[Saved data entries]
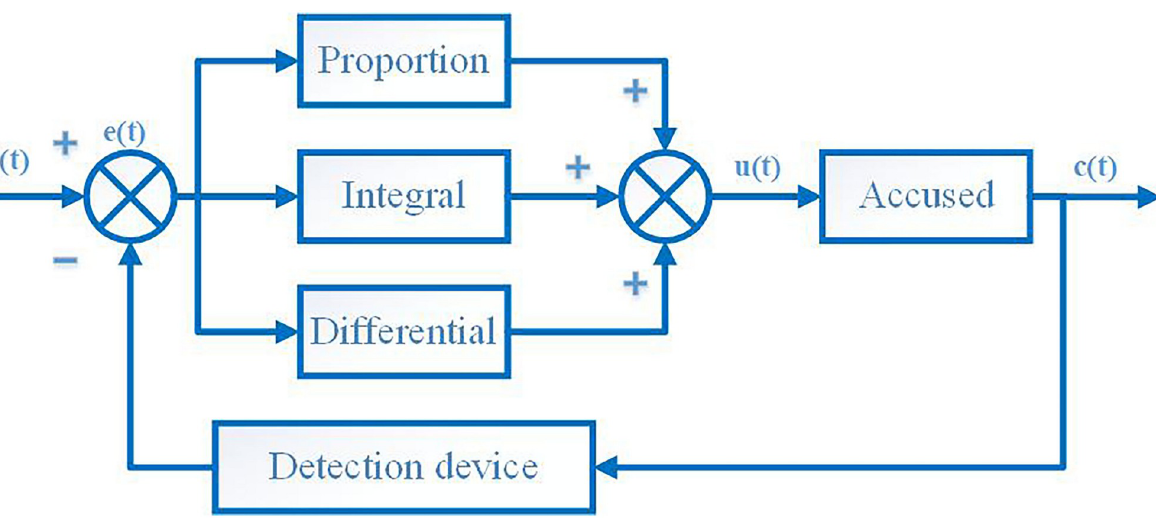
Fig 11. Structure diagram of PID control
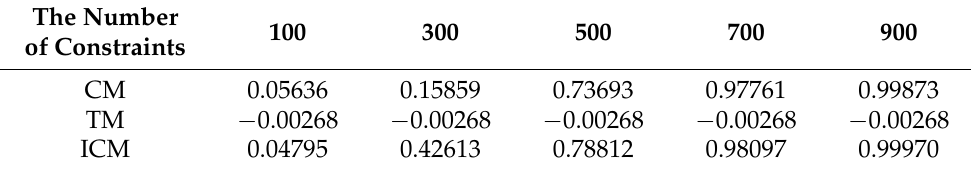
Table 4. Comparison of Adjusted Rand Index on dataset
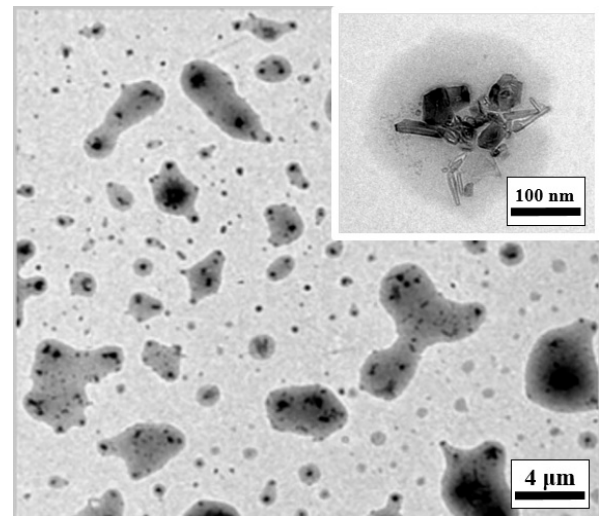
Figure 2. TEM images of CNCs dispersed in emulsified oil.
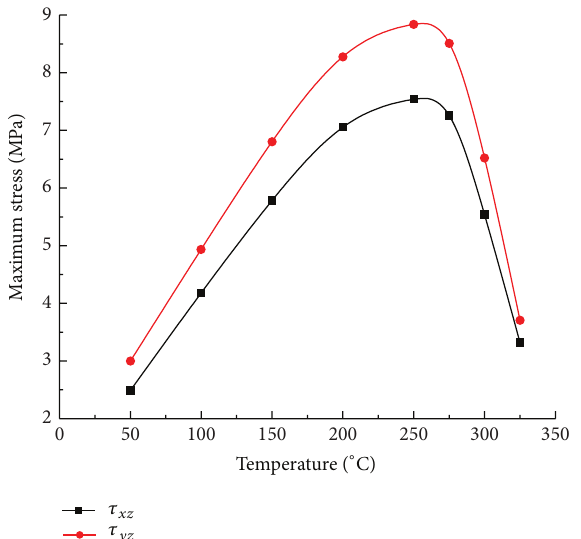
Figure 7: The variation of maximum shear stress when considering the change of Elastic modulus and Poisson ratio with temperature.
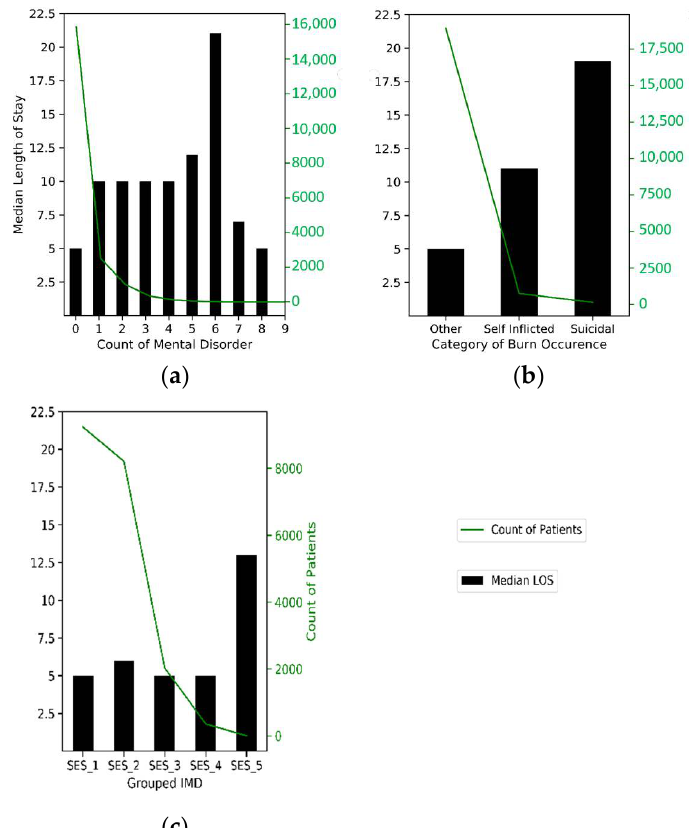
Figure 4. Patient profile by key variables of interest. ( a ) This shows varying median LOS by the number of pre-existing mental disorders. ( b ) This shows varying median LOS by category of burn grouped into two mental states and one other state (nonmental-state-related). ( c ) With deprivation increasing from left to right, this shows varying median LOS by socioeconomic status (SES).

* **EXERCISE DESCRIPTION**
Above are the records; print them all exactly and keep the pictures out.

* **RESPONSE TO THIS EXERCISE**
Fig 11. Structure diagram of PID control
Table 4. Comparison of Adjusted Rand Index on dataset
Figure 2. TEM images of CNCs dispersed in emulsified oil.
Figure 7: The variation of maximum shear stress when considering the change of Elastic modulus and Poisson ratio with temperature.
Figure 4. Patient profile by key variables of interest. ( a ) This shows varying median LOS by the number of pre-existing mental disorders. ( b ) This shows varying median LOS by category of burn grouped into two mental states and one other state (nonmental-state-related). ( c ) With deprivation increasing from left to right, this shows varying median LOS by socioeconomic status (SES).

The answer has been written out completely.